Supplementary Material

Supplemental Data

Acknowledgments

We thank Prof. Himmelfarb, Prof. Humphreys, Prof. Huber, Dr. Asanuma, and Dr. Mii for suggestions and valuable advice and Prof. Duffield for Coll1a1-GFP mice. We also thank Mr. Haga, Ms. Tomita, Ms. Morita, Ms. Ozone, Ms. Okamoto-Furuta, and Mr. Kohda for excellent technical assistance.

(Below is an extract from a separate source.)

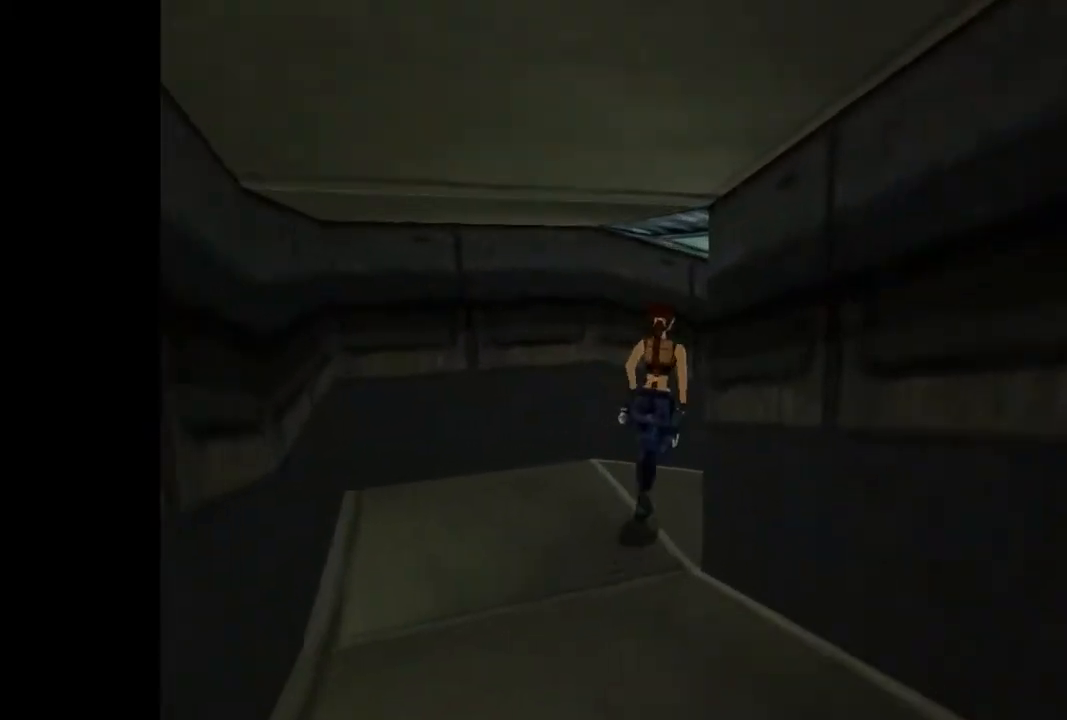
{"buttons": ["DPAD_UP"], "events": [[500, "DPAD_RIGHT", "up"]]}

K.S. was supported by National Institute of Diabetes and Digestive and Kidney Diseases Grant DP3-DK094352. This study was supported by the Funding Program for Next-Generation World-Leading Researchers, Grant-in-Aid for Scientific Research B 26293202 from the Japan Society for the Promotion of Science, Core Research for Evolutional Science and Technology from Japan Science and Technology Agency, Integration Research for Agriculture and Interdisciplinary Fields from the National Agriculture and Food Research Organization, and grants from Uehara Memorial Foundation, Takeda Science Foundation, and the Sumitomo Foundation.

Part of this work appeared as abstracts at the annual meetings of the American Society of Nephrology held in San Diego, CA on November 5, 2015, Philadelphia, PA on November 13, 2014, and in Atlanta, GA on November 8, 2013.